Die Pflegung die uns hat als Kinder aufgezogen

Ist tausend Thränen werth und wird nicht gern vermist.

Allein’ die Seelige ist nicht so gar gestorben

Das minste Theil das wird hin in die Grufft gelegt;

Es ist auch bey der Stadt ihr Ruhm noch unverdorben

Den selbst die Tugenden in Marmel eingepregt.

Sie ist dem Labyrinth der Eitelkeit entgangen

Dem Fallstrick der sich offt umb Leib und Seele zeucht:

Sie darff nun weiter nichts noch hoffen noch verlangen

Weil ihre Freude sich mit Menschen Lust nicht gleicht.

Wir feyren nur noch hier die Angst- und Marter-Wochen

Sie speist vom Oster-Lamb und trinckt den Lebens-Wein:

Sie als Amazonin ist hurtig durch gebrochen

Und geht als Siegerin die Ehren-Pforten ein.

Wir wollen auch den Rest der Asche nicht entweihen

Weil sie ein wahres Bild der Auferstehung gibt.

Der Saamen den wir hier in Gottes Acker streuen

Bringt Aehren welcher Frucht der Himmel eintzig liebt.

Ergründer der Natur und ihrer Heimligkeiten

Die können durch die Kunst die Blumen wecken auf

Man wird im Glase sehn sich Laub und Blüth außbreiten

In einem Augenblick so ists ein Aschenhauff.

Der Kircher hats zu erst in Nesseln so erwiesen

Die andern durch die Nelck und Rosen dargethan

Daher bleibt dieser Grund bey ihnen hoch gepriesen

Wie daß kein Cörper nicht durchauß verfaulen kan.

Geschicht diß in Gewächs in Blumen und in Kräutern

Vielmehr wird unser Asch ein edle Blume seyn;

So kan der Tod sie nicht verderben sondern läutern

Daß sie dort oben strahlt im Sternen-lichten Schein.
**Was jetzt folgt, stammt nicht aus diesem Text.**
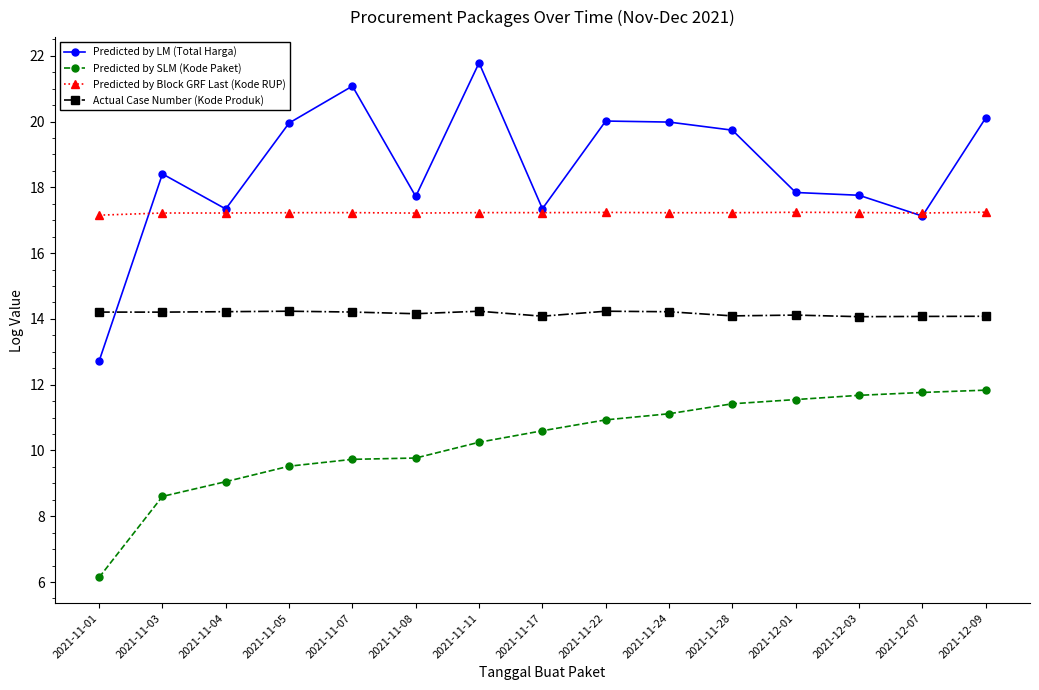

List the series in order of their peak value, lowest first.

Predicted by SLM (Kode Paket), Actual Case Number (Kode Produk), Predicted by Block GRF Last (Kode RUP), Predicted by LM (Total Harga)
Es mag Arabien den seltnen Vogel rühmen

Den die gelehrte Welt den Phönix hat genannt

Der wenn er sterben soll sein Nest pflegt zubeblümen

Und steckt es mit Gewürtz in den frucht-reichen Brand.

Auß dieser Asche wird ein Phönix neu gebohren

Der so viel hundert Jahr als eben jener lebt

Wer glaubet diß Gedicht und Lustspiel leerer Ohren

Das gleich mit der Vernunfft der Warheit wiederstrebt?

Nein unser Asche sol den Phönix neu gewehren

Und die Verwesung soll vollkommen fruchtbar seyn.

Das Grab das kan nichts mehr als Haut und Fleisch verzehren

Der Phönix unsre Seel ist ohne Mackel rein.

Es mag sich Ophir auch mit güldner Asche weisen

Sie kan in Schätzbarkeit doch der nicht gleiche gehn

In jene raast die Zeit und kluger Künstler Eisen

Aus dieser aber solln die Menschen auferstehn.